Would you reproduce exactly the lines below from the one holding "right eye: (441, 232)" through the one holding "left hip: (517, 330)", inclusive, and no others?
═══ Data shown
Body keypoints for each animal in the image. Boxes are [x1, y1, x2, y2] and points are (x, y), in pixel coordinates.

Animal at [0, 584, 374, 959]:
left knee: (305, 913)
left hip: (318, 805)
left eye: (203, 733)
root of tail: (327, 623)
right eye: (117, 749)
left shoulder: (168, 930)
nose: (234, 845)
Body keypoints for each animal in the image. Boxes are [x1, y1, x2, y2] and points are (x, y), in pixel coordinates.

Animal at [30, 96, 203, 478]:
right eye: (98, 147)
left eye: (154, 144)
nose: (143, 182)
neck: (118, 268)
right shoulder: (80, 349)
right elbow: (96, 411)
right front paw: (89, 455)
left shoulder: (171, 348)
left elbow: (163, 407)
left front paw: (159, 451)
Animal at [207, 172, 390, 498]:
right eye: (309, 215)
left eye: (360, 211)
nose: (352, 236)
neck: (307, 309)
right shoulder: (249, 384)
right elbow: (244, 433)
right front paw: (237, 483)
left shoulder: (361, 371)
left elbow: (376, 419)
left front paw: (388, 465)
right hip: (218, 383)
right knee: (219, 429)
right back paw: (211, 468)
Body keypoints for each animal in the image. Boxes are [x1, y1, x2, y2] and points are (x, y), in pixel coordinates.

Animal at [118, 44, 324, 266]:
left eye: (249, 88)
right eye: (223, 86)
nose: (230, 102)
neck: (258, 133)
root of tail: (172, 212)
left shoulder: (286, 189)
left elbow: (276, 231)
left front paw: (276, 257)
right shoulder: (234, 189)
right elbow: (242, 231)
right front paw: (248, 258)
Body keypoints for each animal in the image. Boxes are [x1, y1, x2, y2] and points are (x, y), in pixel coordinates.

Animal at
══════
═══ Data shown
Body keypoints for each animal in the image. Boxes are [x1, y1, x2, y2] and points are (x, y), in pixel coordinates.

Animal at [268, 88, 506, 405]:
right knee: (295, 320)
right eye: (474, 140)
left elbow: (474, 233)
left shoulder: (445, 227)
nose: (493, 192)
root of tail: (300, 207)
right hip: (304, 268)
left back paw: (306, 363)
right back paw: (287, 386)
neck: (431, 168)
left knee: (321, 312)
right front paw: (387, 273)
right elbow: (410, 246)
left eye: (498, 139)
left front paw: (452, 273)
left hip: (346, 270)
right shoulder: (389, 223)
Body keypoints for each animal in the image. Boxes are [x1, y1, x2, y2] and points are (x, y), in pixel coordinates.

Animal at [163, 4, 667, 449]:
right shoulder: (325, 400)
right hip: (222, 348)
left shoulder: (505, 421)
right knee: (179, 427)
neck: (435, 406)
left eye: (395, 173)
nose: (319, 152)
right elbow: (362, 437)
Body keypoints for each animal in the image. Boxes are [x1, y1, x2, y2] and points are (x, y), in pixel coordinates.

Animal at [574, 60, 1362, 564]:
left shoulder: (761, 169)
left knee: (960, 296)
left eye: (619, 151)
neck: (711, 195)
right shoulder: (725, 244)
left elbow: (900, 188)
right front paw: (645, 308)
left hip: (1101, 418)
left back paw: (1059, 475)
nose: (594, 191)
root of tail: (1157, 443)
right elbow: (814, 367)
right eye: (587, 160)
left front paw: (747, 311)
══════
═══ Data shown
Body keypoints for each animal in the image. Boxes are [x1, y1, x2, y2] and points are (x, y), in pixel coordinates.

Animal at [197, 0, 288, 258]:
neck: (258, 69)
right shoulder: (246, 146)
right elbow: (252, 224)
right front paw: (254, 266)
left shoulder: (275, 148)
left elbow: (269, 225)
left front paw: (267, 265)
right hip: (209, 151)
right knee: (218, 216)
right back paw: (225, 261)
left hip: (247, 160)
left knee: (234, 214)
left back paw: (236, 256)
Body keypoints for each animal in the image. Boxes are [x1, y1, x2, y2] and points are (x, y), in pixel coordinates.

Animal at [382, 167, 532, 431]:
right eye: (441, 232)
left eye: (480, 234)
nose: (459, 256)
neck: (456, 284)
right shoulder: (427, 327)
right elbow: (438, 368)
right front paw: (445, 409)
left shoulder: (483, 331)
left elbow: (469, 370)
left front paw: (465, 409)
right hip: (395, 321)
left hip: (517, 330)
══════
_Solution for this exercise_
right eye: (441, 232)
left eye: (480, 234)
nose: (459, 256)
neck: (456, 284)
right shoulder: (427, 327)
right elbow: (438, 368)
right front paw: (445, 409)
left shoulder: (483, 331)
left elbow: (469, 370)
left front paw: (465, 409)
right hip: (395, 321)
left hip: (517, 330)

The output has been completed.